Muranaga's Golf

46歳でゴルフを始めて10数年。シニアゴルファーが上達をめざして苦労する日々をつづります

昔々、電話は共用だった

僕が幼稚園から小学校低学年の頃だから、時は1960年代。うちには電話がなかった。電話がないのは僕のうちだけではなく、近所でも電話のあるうちはごくわずかだった。うちに用がある電話がかかってきた時は取り次いでもらった。またこちらから電話を借りてかける場合は、10円玉を置いてきた。電話を近所の家何軒かで共用していたのである。昭和40年代前半、「坊ちゃん」の舞台となった四国の、ある県庁所在地での話である。
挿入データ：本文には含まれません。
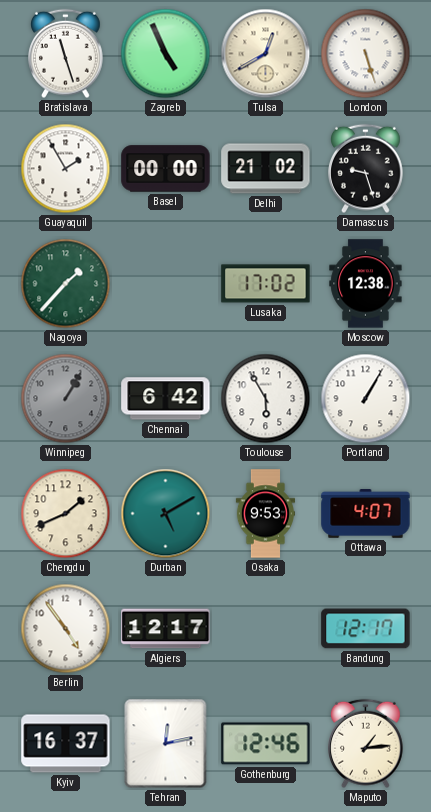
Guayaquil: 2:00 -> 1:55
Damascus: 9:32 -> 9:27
今になって、なぜ急にこんな昔話を思い出したのか。あれから40年。アフリカの携帯電話の普及が同じような形で始まっていたからだ。「村のオペレータ」という人がマイクロファイナンスでお金を借りて、携帯電話と屋根に置くアンテナを買う。そして自分がその携帯電話を使うだけではなく、村の他の人に「通話を売る。」つまり電話をした人からお金を取る。このわずかの利益で「村のオペレータ」は借金を返していく。

この構図は、僕らが昔、黒電話を共用していた図に重なる。「10円玉を置いてくる」のを思い出すことによって初めて、マイクロファイナンスを実感できた気がする。

実際にマイクロファイナンスが始まったのは携帯電話ではなく、牛であった。借金して買った牛から取れる乳を他の村人たちに売って、そのわずかな利益から借金を返していく。乳牛と携帯電話とが、原理的には同じものであることに気づいた人は、目のつけどころがさすがである。